* **ページ本文**
┌──

こんにちは。
コンちゃんこと佐々木です。
MySQLのインデックスの知見を得たので書き下しておきます。
DB高速化のためには、インデックスを張るのが有効です。
紙の辞書には「あで始まる単語はここから」「いで始まる単語はここから」「うで始まる~」というような索引がありますが、これを用意するのと同じ感じ。
検索(SELECT文)が早くなります。
テーブルごとに用意します。
Userテーブルはuser_idカラムにインデックスを張る、といったように。
注意点ですが、インデックス情報を持つためにDBの容量を使うはずなので、必要なものだけに張りましょう。
実行環境は以下。
- MySQL8.0系
- Python3.7系
- SQLAlchemy1.3系
インデックスを張るかどうかの検討手順
遅いクエリを見つけ、ステージング環境で改善検証し、本番実施の流れです。
1. DBに飛んでいるSELECTクエリ文の把握
以下の手段で把握します。
- DBにクエリを飛ばしているプログラムのコードを読む
- ORMapper(以下ORM)を利用している場合はORMのデバッグ出力等をONにしてORMが作るクエリ文を出力させる
- PythonでORMであるSQLAlchemyを使用している場合は、ログレベルをデフォルトのWARNからINFOに設定変更すると出力される
- https://docs.sqlalchemy.org/en/14/core/engines.html#configuring-logging
- スロークエリログを出力させ確認する
- MySQL自体が持っている機能で、DBに対して設定用クエリを飛ばすか、AWSのRDSを使用しているならマネジメントコンソールから(ほぼ)GUIで設定できる
どのクエリの速度を改善したいかを決めましょう。
2. 実行計画を見る
先のクエリの先頭に EXPLAIN
を付与すると実行計画なるものを見られます。
例えば、SELECT * FROM user WHERE user_id=1;
というクエリの実行速度を見るなら、EXPLAIN SELECT * FROM user WHERE user_id=1;
とします。

└──

* **提供項目**

┌──

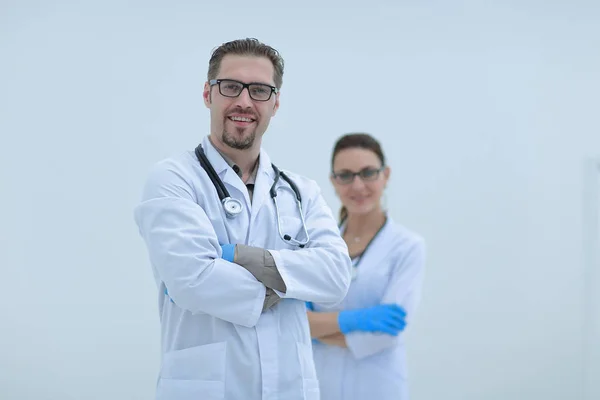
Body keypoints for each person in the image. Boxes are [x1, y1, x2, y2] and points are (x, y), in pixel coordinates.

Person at [133, 38, 352, 400]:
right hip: (205, 389)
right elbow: (192, 280)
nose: (244, 102)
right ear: (208, 94)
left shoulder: (301, 191)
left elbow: (336, 277)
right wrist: (293, 281)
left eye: (260, 90)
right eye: (231, 87)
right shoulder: (173, 180)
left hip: (290, 388)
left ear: (276, 103)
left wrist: (241, 258)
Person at [306, 133, 426, 400]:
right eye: (346, 175)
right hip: (318, 383)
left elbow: (386, 335)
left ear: (386, 175)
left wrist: (316, 329)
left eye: (368, 173)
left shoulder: (407, 247)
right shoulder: (315, 245)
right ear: (333, 182)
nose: (357, 185)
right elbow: (293, 323)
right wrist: (354, 322)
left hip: (378, 387)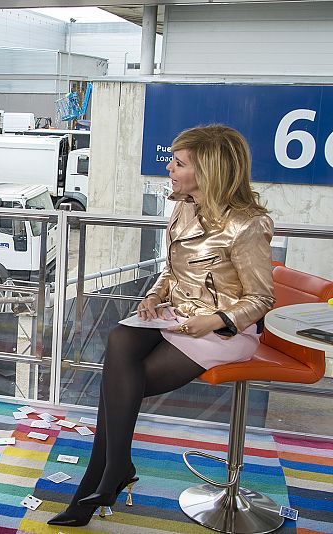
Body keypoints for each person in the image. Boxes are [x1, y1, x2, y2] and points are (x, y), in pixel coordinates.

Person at [49, 124, 275, 527]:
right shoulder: (184, 205)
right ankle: (113, 469)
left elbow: (261, 300)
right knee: (119, 341)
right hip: (177, 316)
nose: (169, 168)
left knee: (120, 386)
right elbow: (170, 269)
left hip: (223, 331)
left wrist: (215, 320)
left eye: (178, 162)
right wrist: (153, 296)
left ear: (208, 170)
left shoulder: (247, 224)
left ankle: (97, 485)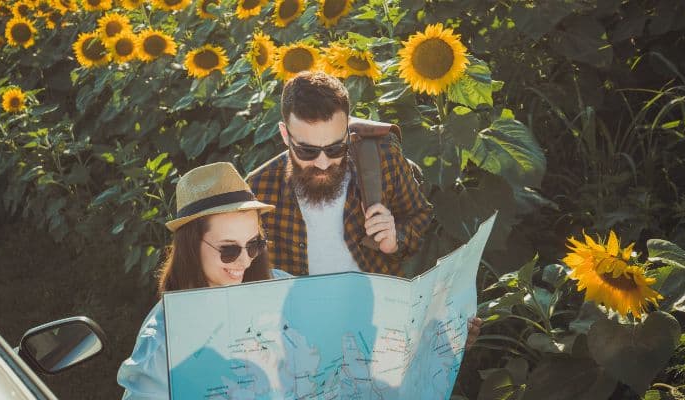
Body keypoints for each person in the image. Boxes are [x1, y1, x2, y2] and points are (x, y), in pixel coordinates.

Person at [246, 71, 482, 349]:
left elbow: (419, 214)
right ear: (285, 134)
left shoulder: (381, 157)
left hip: (380, 324)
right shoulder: (260, 189)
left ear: (348, 129)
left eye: (335, 149)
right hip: (304, 338)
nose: (323, 163)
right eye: (307, 151)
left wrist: (396, 240)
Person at [116, 162, 290, 400]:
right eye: (228, 250)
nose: (245, 261)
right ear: (191, 248)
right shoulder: (162, 341)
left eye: (254, 245)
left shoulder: (283, 288)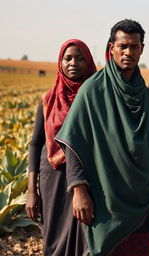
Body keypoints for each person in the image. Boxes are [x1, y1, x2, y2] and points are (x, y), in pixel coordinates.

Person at [55, 19, 149, 256]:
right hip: (106, 198)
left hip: (143, 199)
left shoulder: (145, 95)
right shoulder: (92, 90)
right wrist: (78, 190)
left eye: (134, 47)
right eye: (123, 46)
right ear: (111, 48)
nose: (128, 52)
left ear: (142, 49)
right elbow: (74, 142)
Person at [25, 39, 97, 256]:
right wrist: (31, 191)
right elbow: (36, 144)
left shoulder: (96, 98)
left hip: (88, 178)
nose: (73, 63)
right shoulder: (48, 99)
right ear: (60, 63)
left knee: (86, 238)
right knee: (54, 238)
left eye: (80, 58)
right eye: (68, 58)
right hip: (53, 180)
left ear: (89, 62)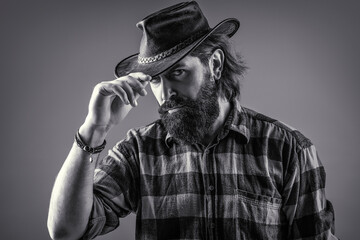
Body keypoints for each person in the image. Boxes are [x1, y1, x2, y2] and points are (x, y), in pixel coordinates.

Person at [47, 1, 337, 239]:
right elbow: (66, 231)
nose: (165, 94)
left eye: (177, 73)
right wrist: (94, 129)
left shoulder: (288, 149)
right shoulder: (139, 150)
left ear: (215, 64)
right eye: (155, 80)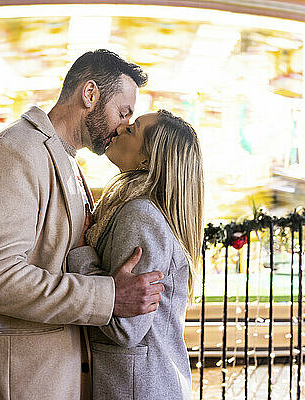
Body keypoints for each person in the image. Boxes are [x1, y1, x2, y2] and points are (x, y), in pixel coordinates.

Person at [0, 49, 165, 400]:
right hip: (19, 382)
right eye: (123, 111)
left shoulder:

└──

* **やること**
MySQLのインデックスについての文章では、実行計画を見るためにクエリの先頭に何を付けるとしているか。

* **解答**
EXPLAIN